Un nou­veau recueil de Luis Benítez, Brève antholo­gie poé­tique, traduit en français par mes soins, et agré­men­té d’illustrations de Sebastián de Neymet, vient de paraître, aux édi­tions de la Réso­nance. Ce recueil, précédé d’un avant-pro­pos d’Elizabeth Auster, per­me­t­tra aux ama­teurs français de poésie de suiv­re l’évolution de cet impor­tant poète argentin depuis ses pre­mières œuvres jusqu’à celles qui précè­dent Les Imag­i­na­tions, recueil pub­lié en français en 2013 par L’Harmattan.

Comme le dit si juste­ment Eliz­a­beth Auster dans son avant-pro­pos, le poète s’efface pro­gres­sive­ment, de recueil en recueil, der­rière son œuvre de sorte que le lecteur « com­plice de lillu­sion créée par Benítez, se trans­forme en auteur de ce qu’il lit. » Bien qu’il ne soit pas totale­ment absent de ses poèmes, Luis Benítez en occupe rarement le pre­mier plan. Sou­vent, ceux-ci racon­tent une his­toire ou par­tent d’un fait divers. Mais, der­rière la banal­ité des événe­ments quo­ti­di­ens, transparaît le mys­tère caché der­rière les apparences.

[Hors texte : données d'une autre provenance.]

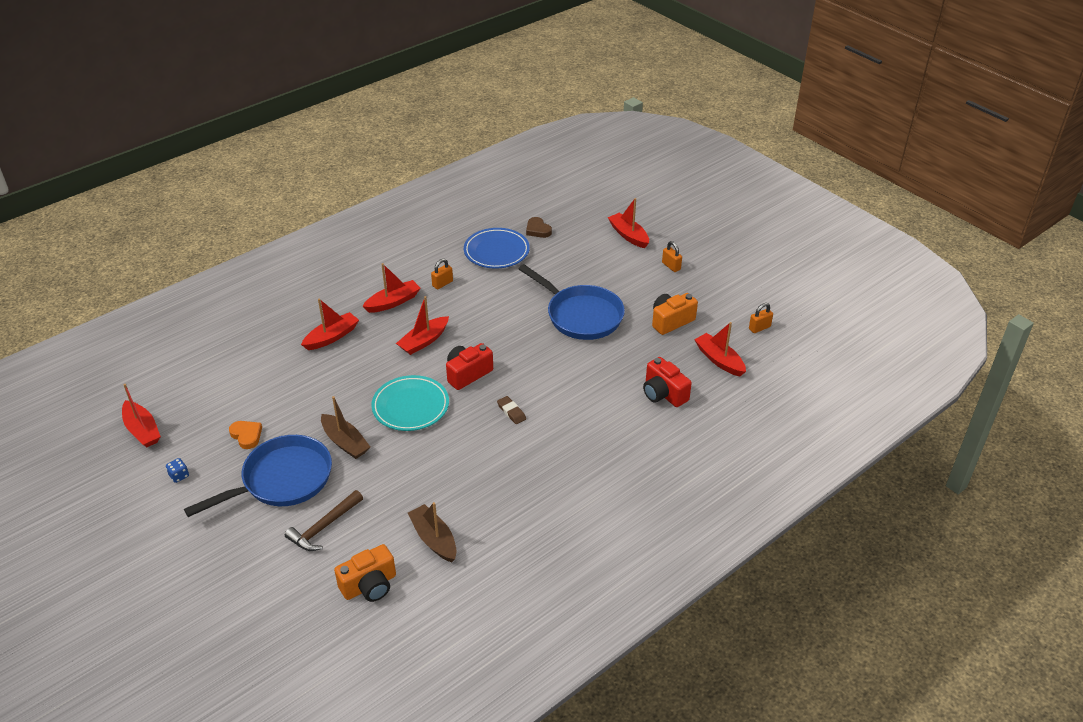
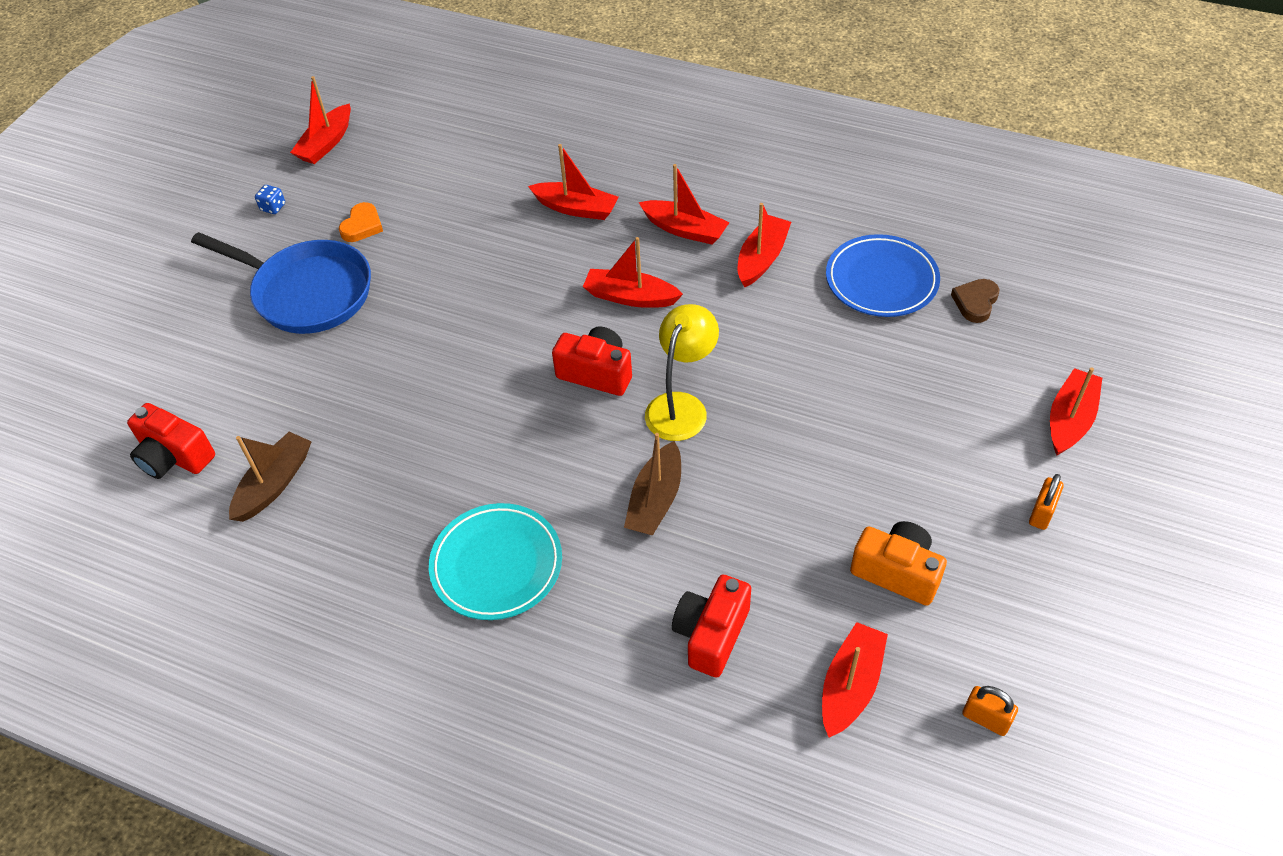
camera: 65 degrees right, 10 degrees up
(324, 527) = (249, 367): brown hammer -> none
(345, 442) = (397, 315): brown boat -> brown boat (655, 500)
(369, 585) = (174, 457): orange camera -> red camera
(410, 406) = (497, 345): turquoise plate -> turquoise plate (496, 565)
(442, 284) = (762, 258): orange padlock -> red boat
(511, 412) = (551, 457): brown eraser -> none
(518, 351) = (681, 406): none -> yellow lamp
(581, 315) = (817, 445): blue pan -> none

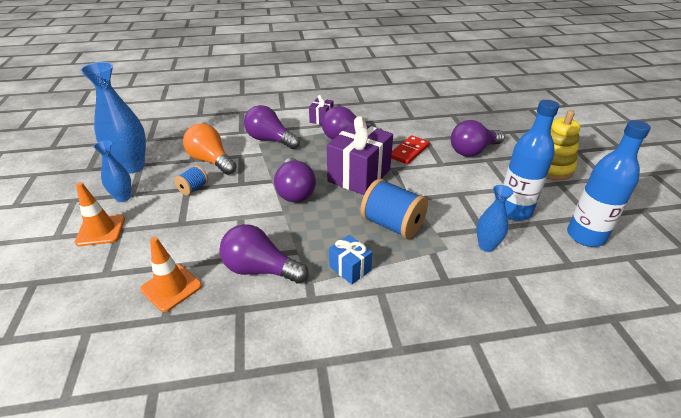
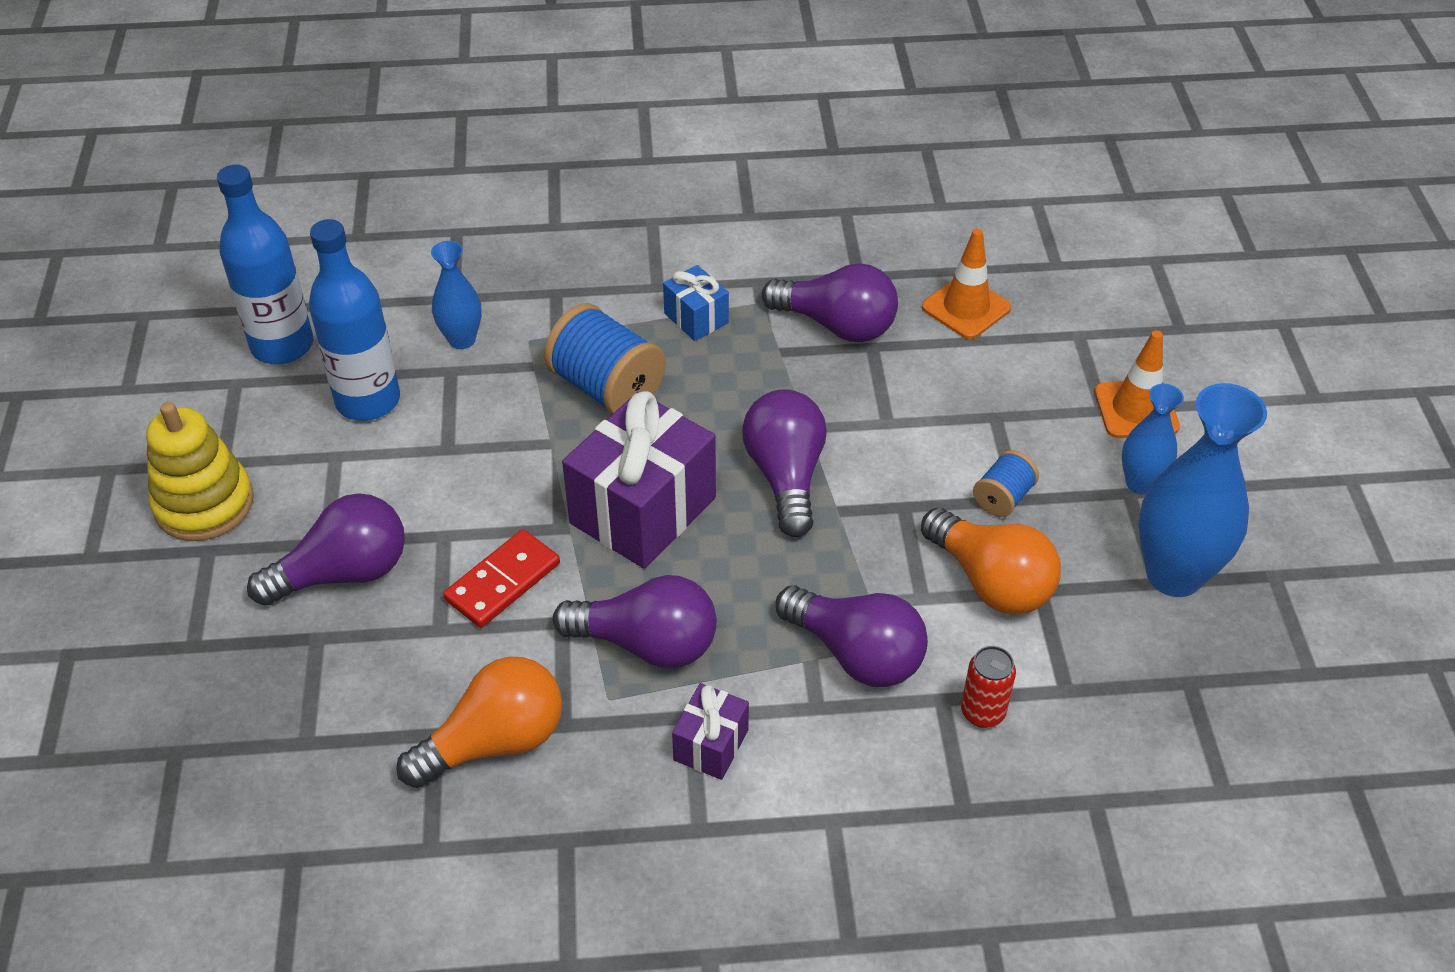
camera: 175 degrees left, 10 degrees up
(228, 129) = (982, 712): none -> red can
(392, 117) = (495, 742): none -> orange light bulb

Le poème glisse ain­si naturelle­ment du réc­it vers une réflex­ion philosophique à portée uni­verselle. Les allu­sions lit­téraires n’y man­quent pas, qu’il s’agisse de Rim­baud, qui n’a pas eu assez de temps pour con­tem­pler et traduire à l’homme l’incendie des étoiles, à Ezra Pound, que ceux qui n’ont rien à dire ferait mieux de laiss­er par­ler, sans oubli­er Lao Tseu, Keats ou Schwob.

Plusieurs textes met­tent en scène des ani­maux qui se font écho à tra­vers les recueils. C’est ain­si que le tigre des Imag­i­na­tions qui se retrou­ve incon­gru­ment sur un bal­con der­rière des tiges de bam­bou, à Buenos Aires, relaie le pachy­derme qui écrase cette vieille men­di­ante, la rou­tine, au Vil­lage de New-York, dans L’Après-midi de l’Eléphant.

Les poèmes de Luis Benítez font penser à une poly­phonie. Plusieurs voix s’y mêlent qui se con­fondent dans l’unité musi­cale d’un orchestre. Le ton en est plutôt pes­simiste, mais sans aigreur ni dés­espoir. La récur­rence des thèmes et la façon de les traiter con­fèrent à l’ensemble une pro­fonde unité qui doit être tenu pour un témoignage d’authenticité.